What a recursive definition does, albeit implicitly, is to divide the entire set of integers into members and non-members of the club — that is, those numbers that are reachable, sooner or later, via the recursive building-up process, and those that are never reachable, no matter how long one waits. Thus 34 is a member of the F club, whereas 35 is a non-member. How do we know 35 is not an F number? That’s very easy — the rule that makes new F numbers always makes larger ones from smaller ones, and so once we’ve passed a certain size, there’s no chance we’ll be returning to “pick up” other numbers in that vicinity later.

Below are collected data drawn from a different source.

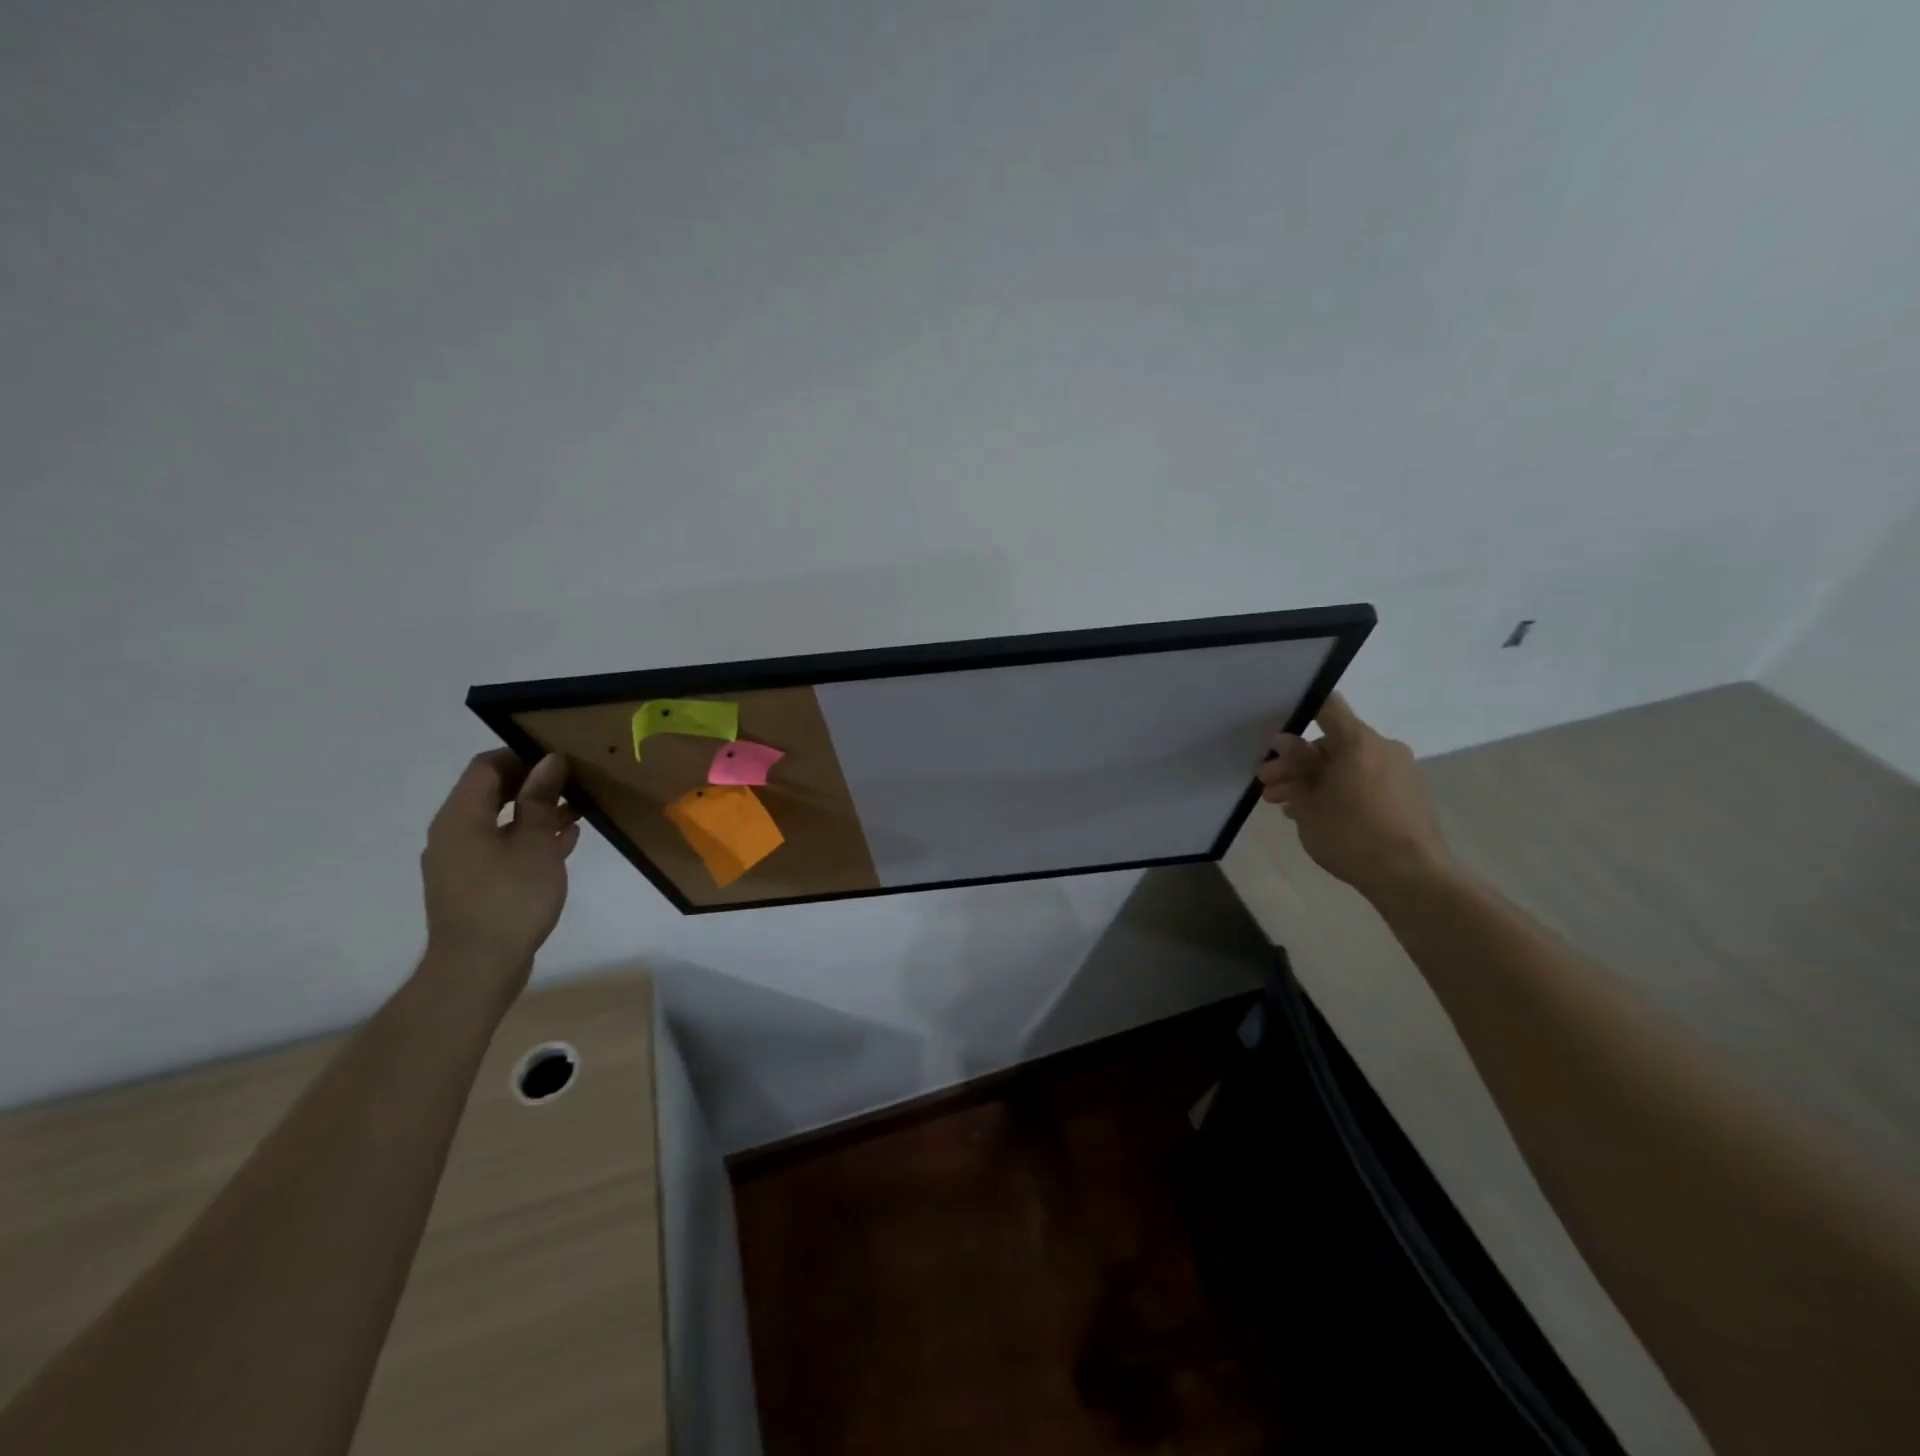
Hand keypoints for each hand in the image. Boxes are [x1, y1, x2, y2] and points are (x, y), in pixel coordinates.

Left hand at [420, 750, 580, 997]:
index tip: (561, 758)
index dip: (522, 755)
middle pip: (491, 793)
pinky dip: (529, 839)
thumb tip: (549, 760)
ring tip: (579, 810)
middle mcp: (453, 834)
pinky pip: (502, 848)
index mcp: (460, 817)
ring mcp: (461, 862)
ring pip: (500, 822)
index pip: (486, 767)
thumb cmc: (509, 898)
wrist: (478, 968)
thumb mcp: (534, 843)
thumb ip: (540, 799)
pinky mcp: (474, 886)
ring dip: (536, 812)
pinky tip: (564, 842)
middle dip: (533, 784)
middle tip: (575, 782)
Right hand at [1256, 693, 1452, 901]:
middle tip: (1268, 785)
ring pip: (1347, 765)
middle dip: (1297, 763)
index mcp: (1358, 741)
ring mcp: (1401, 772)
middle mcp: (1384, 748)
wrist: (1411, 877)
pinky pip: (1366, 782)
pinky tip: (1317, 816)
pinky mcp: (1409, 796)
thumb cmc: (1350, 834)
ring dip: (1315, 780)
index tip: (1275, 738)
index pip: (1326, 706)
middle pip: (1332, 742)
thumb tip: (1286, 742)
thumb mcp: (1308, 802)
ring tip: (1285, 807)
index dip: (1298, 713)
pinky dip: (1340, 791)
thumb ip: (1295, 766)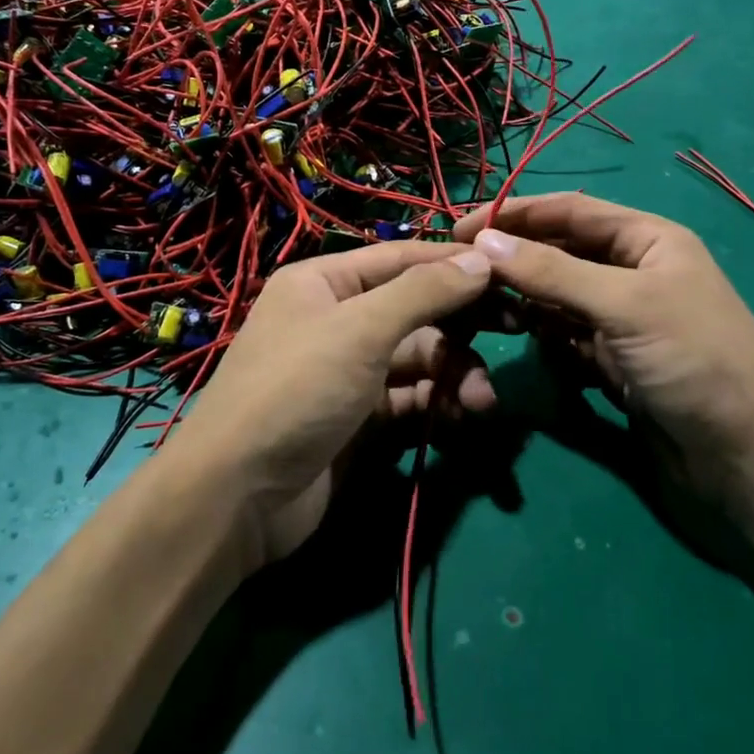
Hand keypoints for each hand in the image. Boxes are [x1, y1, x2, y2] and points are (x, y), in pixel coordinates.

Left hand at [171, 241, 495, 569]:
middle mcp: (336, 319)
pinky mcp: (357, 418)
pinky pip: (408, 398)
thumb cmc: (297, 390)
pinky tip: (459, 419)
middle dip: (460, 327)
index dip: (455, 264)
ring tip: (480, 403)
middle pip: (415, 309)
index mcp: (325, 282)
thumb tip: (481, 260)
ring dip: (453, 374)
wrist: (237, 496)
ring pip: (417, 359)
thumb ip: (423, 293)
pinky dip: (435, 405)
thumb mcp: (360, 330)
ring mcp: (347, 371)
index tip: (508, 274)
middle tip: (515, 332)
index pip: (403, 258)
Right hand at [454, 193, 753, 508]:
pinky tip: (522, 341)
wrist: (751, 461)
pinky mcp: (614, 364)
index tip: (461, 228)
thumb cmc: (696, 361)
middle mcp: (634, 273)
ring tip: (483, 309)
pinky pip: (566, 339)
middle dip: (515, 259)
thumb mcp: (625, 305)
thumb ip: (552, 272)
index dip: (515, 213)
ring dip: (525, 300)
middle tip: (460, 271)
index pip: (570, 211)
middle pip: (560, 252)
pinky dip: (544, 338)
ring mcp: (623, 321)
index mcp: (648, 240)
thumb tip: (483, 241)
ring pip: (558, 298)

In other words, once we’ve made the F numbers 1, 2, 3, 5, 8, 13, 21, 34, 55, we know they are the only ones in that range, so obviously 35, 36, and so on, up to 54, are not F numbers.
If, however, some other club of numbers is defined by a recursive rule whose outputs are sometimes bigger than its inputs and other times are smaller than its inputs, then, in contrast to the simple case of the F club, you can’t be so sure that you won’t ever be coming back and picking up smaller integers that were missed in earlier passes.

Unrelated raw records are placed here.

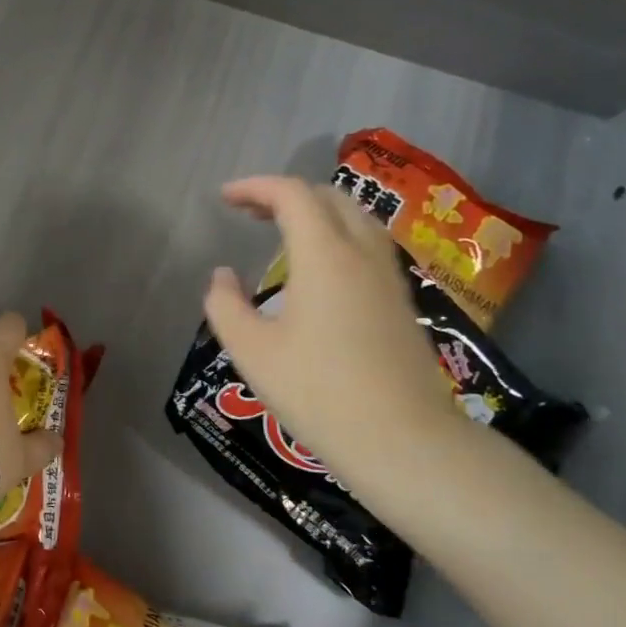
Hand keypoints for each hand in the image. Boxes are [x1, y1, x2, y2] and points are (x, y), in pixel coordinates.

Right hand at [202, 177, 465, 488]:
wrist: (402, 439)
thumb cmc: (318, 392)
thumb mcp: (251, 351)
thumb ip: (225, 306)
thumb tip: (223, 276)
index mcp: (324, 256)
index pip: (292, 195)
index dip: (254, 187)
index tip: (224, 198)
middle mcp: (362, 253)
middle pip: (328, 198)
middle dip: (285, 195)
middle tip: (249, 213)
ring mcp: (389, 276)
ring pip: (354, 218)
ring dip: (315, 212)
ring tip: (282, 233)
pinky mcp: (402, 300)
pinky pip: (368, 244)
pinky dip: (337, 235)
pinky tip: (318, 269)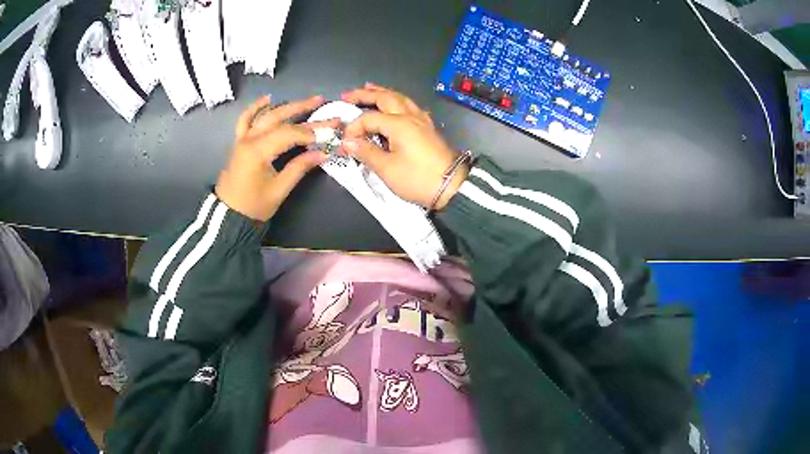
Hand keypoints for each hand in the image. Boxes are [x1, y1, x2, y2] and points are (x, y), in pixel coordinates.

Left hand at [215, 95, 337, 220]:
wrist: (229, 215)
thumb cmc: (254, 206)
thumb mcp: (280, 189)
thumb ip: (300, 167)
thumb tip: (323, 153)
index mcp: (258, 151)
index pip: (289, 134)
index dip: (311, 132)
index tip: (330, 131)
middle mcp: (249, 139)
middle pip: (278, 118)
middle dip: (302, 108)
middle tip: (322, 102)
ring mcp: (242, 138)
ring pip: (265, 115)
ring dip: (286, 106)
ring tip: (305, 100)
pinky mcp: (239, 142)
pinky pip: (245, 119)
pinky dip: (256, 108)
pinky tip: (268, 99)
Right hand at [340, 83, 467, 209]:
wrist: (452, 187)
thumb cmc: (418, 179)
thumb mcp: (387, 169)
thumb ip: (366, 152)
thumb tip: (347, 142)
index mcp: (399, 124)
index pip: (368, 118)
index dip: (353, 128)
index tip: (344, 143)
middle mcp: (410, 116)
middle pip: (386, 97)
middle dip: (365, 94)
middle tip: (348, 95)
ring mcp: (422, 120)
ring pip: (400, 99)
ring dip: (383, 93)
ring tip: (369, 88)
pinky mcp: (428, 128)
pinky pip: (410, 107)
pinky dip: (398, 101)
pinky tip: (396, 104)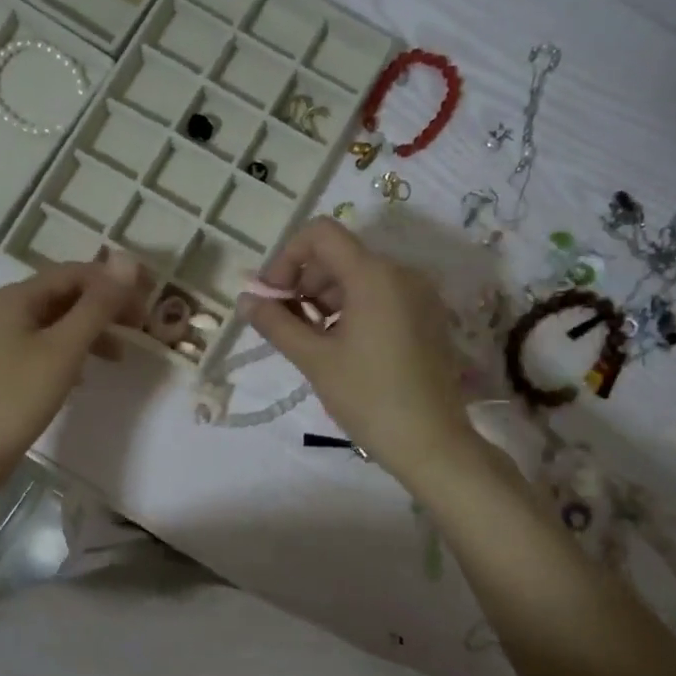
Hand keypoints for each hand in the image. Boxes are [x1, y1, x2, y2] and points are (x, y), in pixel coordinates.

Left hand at [0, 256, 146, 472]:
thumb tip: (128, 260)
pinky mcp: (0, 367)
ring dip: (89, 332)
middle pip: (62, 296)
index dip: (112, 282)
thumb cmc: (19, 396)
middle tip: (138, 327)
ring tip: (119, 355)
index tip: (147, 302)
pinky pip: (42, 346)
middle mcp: (2, 310)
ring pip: (54, 323)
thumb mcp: (65, 348)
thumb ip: (98, 305)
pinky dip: (70, 352)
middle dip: (102, 307)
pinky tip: (84, 375)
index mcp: (14, 298)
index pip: (72, 273)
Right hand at [241, 218, 475, 485]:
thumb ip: (276, 323)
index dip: (287, 257)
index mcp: (374, 275)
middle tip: (283, 322)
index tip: (272, 296)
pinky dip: (351, 308)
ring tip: (308, 339)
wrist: (430, 442)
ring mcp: (419, 295)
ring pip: (359, 276)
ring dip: (324, 297)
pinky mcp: (426, 316)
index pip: (321, 234)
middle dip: (303, 281)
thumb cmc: (368, 397)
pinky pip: (380, 296)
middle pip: (339, 255)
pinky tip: (338, 345)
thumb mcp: (314, 359)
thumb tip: (246, 300)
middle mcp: (401, 273)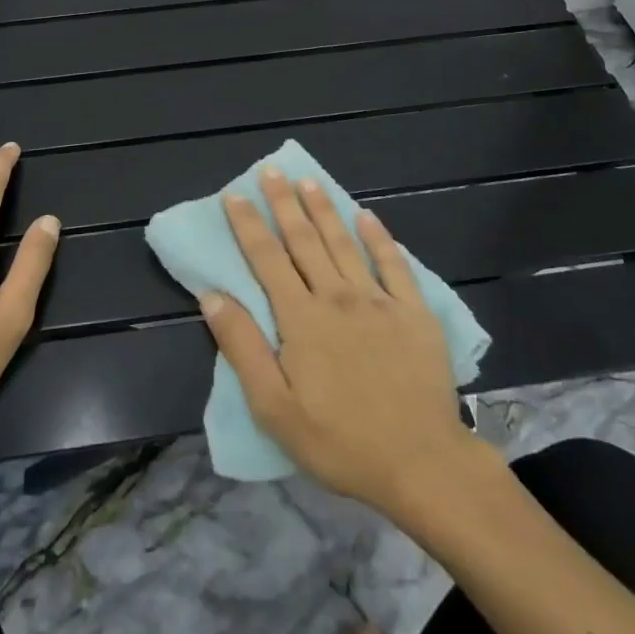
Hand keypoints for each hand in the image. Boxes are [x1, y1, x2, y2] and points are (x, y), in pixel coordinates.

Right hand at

Let’s think a little bit more about the recursively defined club of numbers that we called “wff numbers”. We’ve seen that the number 72900 possesses “wff-ness”, and if you think about it, you can see that 576 and 2916 lack that quality. (Why? Well, if you factor them and look at the exponents of 2 and 3, you will see that these numbers are the numerical encodings of the strings “0=” and “=0”, respectively, neither of which makes sense, whence they are not well-formed formulas.) In other words, despite its odd definition, wff-ness, no more and no less than squareness or primeness or Fibonacci’s F-ness, is a valid object of study in the world of pure number. The distinction between members and non-members of the “wff club” is every bit as genuine a number-theoretical distinction as that between members and non-members of
the club of squares, the club of prime numbers, or the club of F numbers, for wff numbers are definable in a recursive arithmetical (i.e., computational) fashion. Moreover, it happens that the recursive rules defining wff-ness always produce outputs that are bigger than their inputs, so that wff-ness shares with F-ness the simple property that once you’ve exceeded a certain magnitude, you know you’ll never be back visiting that zone again.

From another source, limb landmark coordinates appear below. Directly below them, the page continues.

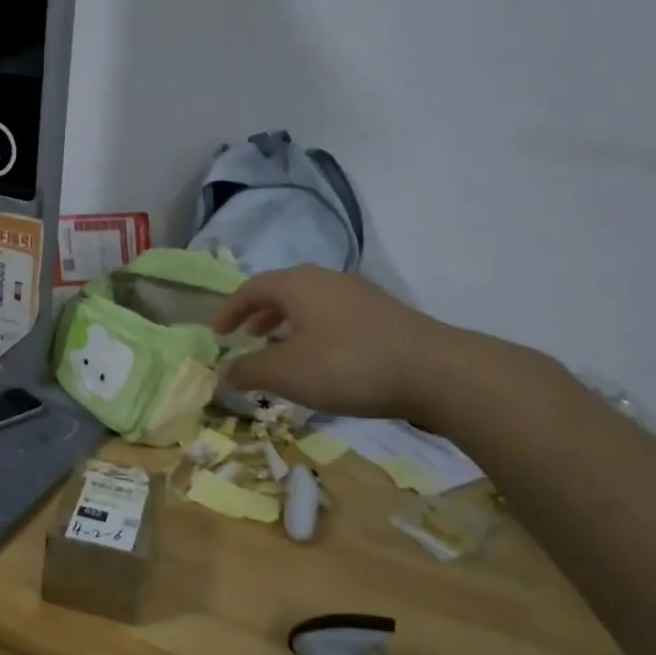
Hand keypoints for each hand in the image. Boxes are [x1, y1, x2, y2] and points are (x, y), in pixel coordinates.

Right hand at [214, 266, 476, 420]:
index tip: (218, 334)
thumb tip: (221, 374)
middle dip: (260, 313)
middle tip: (247, 337)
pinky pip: (335, 315)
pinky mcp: (386, 314)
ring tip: (282, 349)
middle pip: (283, 290)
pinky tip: (323, 358)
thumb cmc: (347, 365)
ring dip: (289, 323)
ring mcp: (361, 294)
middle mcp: (327, 280)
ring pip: (312, 302)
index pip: (251, 288)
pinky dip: (316, 330)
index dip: (229, 310)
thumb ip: (249, 371)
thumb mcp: (287, 373)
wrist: (437, 372)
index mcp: (297, 285)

Just as some people’s curiosity was fired by the fact of seeing a square in Fibonacci’s recursively defined sequence, so some people might become interested in the question as to whether there are any squares (or cubes, etc.) in the recursively defined sequence of wff numbers. They could spend a lot of time investigating such purely number-theoretical questions, never thinking at all about the corresponding formulas of Principia Mathematica.
One could be completely ignorant of the fact that Gödel’s wff numbers had their origin in Russell and Whitehead’s rules defining well-formedness in Principia Mathematica, just as one can study the laws of probability without ever suspecting that this deep branch of mathematics was originally developed to analyze gambling. What long ago inspired someone to dream up a particular recursive definition obviously doesn’t affect the numbers it defines; all that matters is that there should be a purely computational way of making any member of the club grow out of the initial seeds by applying the rules some finite number of times.